**Work instructions**
Filter the records below down to lines containing "المدينة".

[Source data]
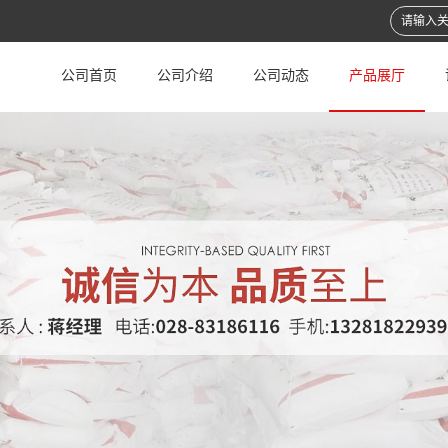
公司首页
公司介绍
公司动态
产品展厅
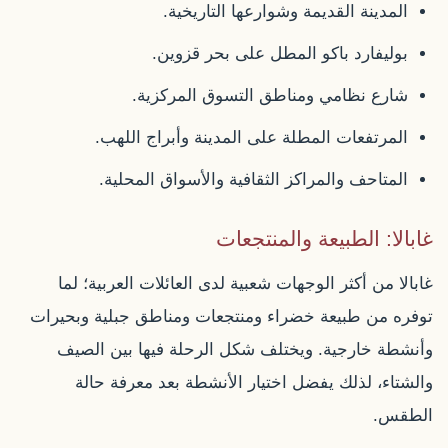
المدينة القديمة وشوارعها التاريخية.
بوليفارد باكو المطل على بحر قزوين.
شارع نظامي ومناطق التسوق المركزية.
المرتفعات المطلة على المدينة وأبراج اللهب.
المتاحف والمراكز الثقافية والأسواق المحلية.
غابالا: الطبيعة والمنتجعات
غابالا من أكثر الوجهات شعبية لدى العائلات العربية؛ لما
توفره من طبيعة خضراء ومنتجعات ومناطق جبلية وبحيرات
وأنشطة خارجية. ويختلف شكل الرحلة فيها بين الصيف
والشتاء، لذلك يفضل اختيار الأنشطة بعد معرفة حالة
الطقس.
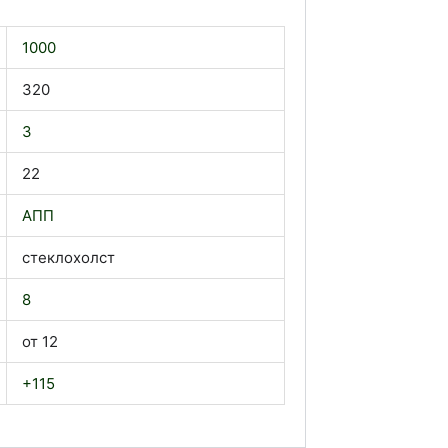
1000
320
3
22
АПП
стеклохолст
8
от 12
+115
--
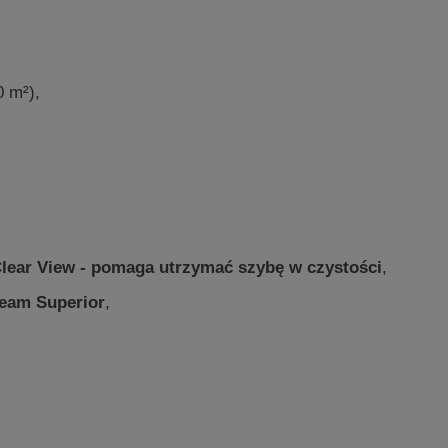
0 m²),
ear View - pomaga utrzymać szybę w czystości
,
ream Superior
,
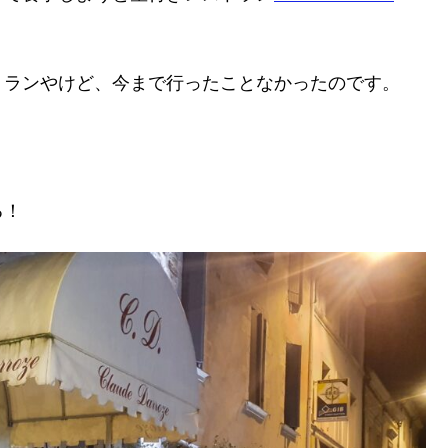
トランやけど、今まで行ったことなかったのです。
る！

**Completed exercise**
المدينة القديمة وشوارعها التاريخية.
المرتفعات المطلة على المدينة وأبراج اللهب.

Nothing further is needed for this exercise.